"With her, father?"
"Isn't it perfectly natural that I should want to know the young woman you have chosen without consulting me, and who may perhaps be my daughter some day?"
"O father! father!"
"I found her charming, lovely, modest, humble and proud at once, able to express herself well, lacking neither deportment, good manners nor education, and common sense less than all! She refused with much propriety the suitor I proposed to her. Yes, with gentleness, modesty and dignity combined. I was very well pleased with her! What struck me most was her prudence, her reserve, and the perfect control she has over herself; for I confess that I tried to sting her a little, and even to offend her, to get a sight at the under side of her character. Her father was away; but the mother, that sly little old woman whose son-in-law you aspire to be, was so irritated by my reflections on her small fortune and the perfect suitability of a marriage with Galuchet, that she treated me with contempt; she called me bourgeois; and as I persisted, for the express purpose of pushing her to extremities, she said to me, with her arms akimbo, that her daughter was of too good a family to marry a manufacturer's servant; and that, if the manufacturer's son in person should offer himself, they would look at him twice before accepting such a misalliance. She amused me immensely. But Gilberte smoothed everything over by her calm and decided manner. I assure you that she keeps to the letter the promise she gave you, to be patient, to wait and to suffer everything for love of you."
"Oh! did you make her suffer terribly?" cried Emile, beside himself.

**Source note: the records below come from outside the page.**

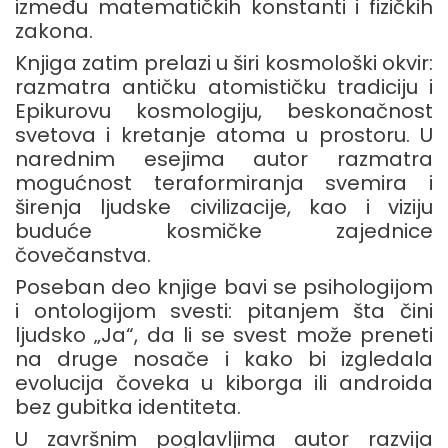
između
matematičkih
konstanti
i
fizičkih
zakona.
Knjiga
zatim
prelazi
u
širi
kosmološki
okvir:
razmatra
antičku
atomističku
tradiciju
i
Epikurovu
kosmologiju
,
beskonačnost
svetova
i
kretanje
atoma
u
prostoru.
U
narednim
esejima
autor
razmatra
mogućnost
teraformiranja
svemira
i
širenja
ljudske
civilizacije
,
kao
i
viziju
buduće
kosmičke
zajednice
čovečanstva.
Poseban
deo
knjige
bavi
se
psihologijom
i
ontologijom
svesti
:
pitanjem
šta
čini
ljudsko „
Ja“,
da
li
se
svest
može
preneti
na
druge
nosače
i
kako
bi
izgledala
evolucija
čoveka
u
kiborga
ili
androida
bez
gubitka
identiteta.
U
završnim
poglavljima
autor
razvija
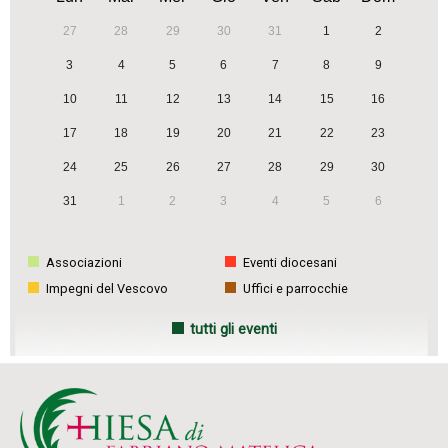
27
28
29
30
31
1
2
3
4
5
6
7
8
9
10
11
12
13
14
15
16
17
18
19
20
21
22
23
24
25
26
27
28
29
30
31
1
2
3
4
5
6
Associazioni
Eventi diocesani
Impegni del Vescovo
Uffici e parrocchie
tutti gli eventi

"Yes, a little," coolly replied Monsieur Cardonnet, "and I am very glad I did. Now, I know that she has some character, and I should be very glad to have such a person about me. Such a woman can be very useful in a household, and nothing can be worse than to have a wife who is passive and pig-headed at the same time, who can do nothing but sigh and keep silent like many women I know. It would be a pleasure to me to dispute sometimes with my daughter-in-law, and to discover at once that her views are just, that her will is strong, and that she is well fitted to give you sound advice. Come, Emile," he added, offering his son his hand, "you see, I trust, that I am neither blind nor unjust, and that I wish to make the best of the position in which you have put me."
"O mon Dieu! if you consent to my happiness, father, I will give you a lease of myself, I will become your man of business, your overseer, your workman during as many years as you consider me incapable of taking care of myself. I will submit to all your wishes, and I will work every hour in the day, never complaining, never resisting your most trivial orders."

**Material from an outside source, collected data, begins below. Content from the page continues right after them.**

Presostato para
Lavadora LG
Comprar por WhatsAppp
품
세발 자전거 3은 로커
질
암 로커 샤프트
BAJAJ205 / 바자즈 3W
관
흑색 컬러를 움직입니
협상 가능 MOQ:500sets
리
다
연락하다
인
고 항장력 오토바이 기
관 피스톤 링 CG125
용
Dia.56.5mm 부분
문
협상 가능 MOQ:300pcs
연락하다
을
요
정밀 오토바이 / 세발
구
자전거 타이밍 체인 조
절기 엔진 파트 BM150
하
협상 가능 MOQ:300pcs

"And never asking for a salary," laughed Monsieur Cardonnet. "Nonsense, Emile, that is not what I mean, and that rôle of menial would outrage nature. No, no, this is no time to throw dust in my eyes, and I am not the man to make any mistake as to your real intentions. I am not yet so nearly ruined that I can't afford to hire an overseer, and I do not think that I could select one less fitted than you to manage workmen. I want you to be another myself, to help me in the work of planning, to learn for me, to give me your ideas, subject to my right to combat and modify them; in a word, to seek out and invent methods of money-making which I will carry out when they suit me. In this way your constant studies and your fertile imagination can assist me in multiplying your fortune by ten. But to obtain this result, Emile, there must be no working with indifference and absence of interest, as you have been doing for a fortnight past. I am not deceived by this temporary submission, concerted with Gilberte, to extort my consent. I require submission for your whole life. I wish you to be ready to undertake journeys—with your wife, if you please—to examine the progress of the manufacturing industry; in a word, I want you to sign, not on paper before a notary, but on my head and with your heart's blood, and before God, a contract which will wipe out your whole past of dreams and chimeras, and which will pledge your convictions, your will, your faith, your devotion, your religion, your whole future, to the success of my work."
"And suppose I do not believe in your work?" said Emile, turning pale.
"You must believe in it; or, if it is impracticable, let me be the first to cease to believe in it. But do not think to escape me by that détour. If we are forced to strike our tent here, I shall pitch it somewhere else, and I shall not stop until I die. Wherever I may be, whatever I may do, you must follow me, second me, and sacrifice all your theories, all your dreams to me."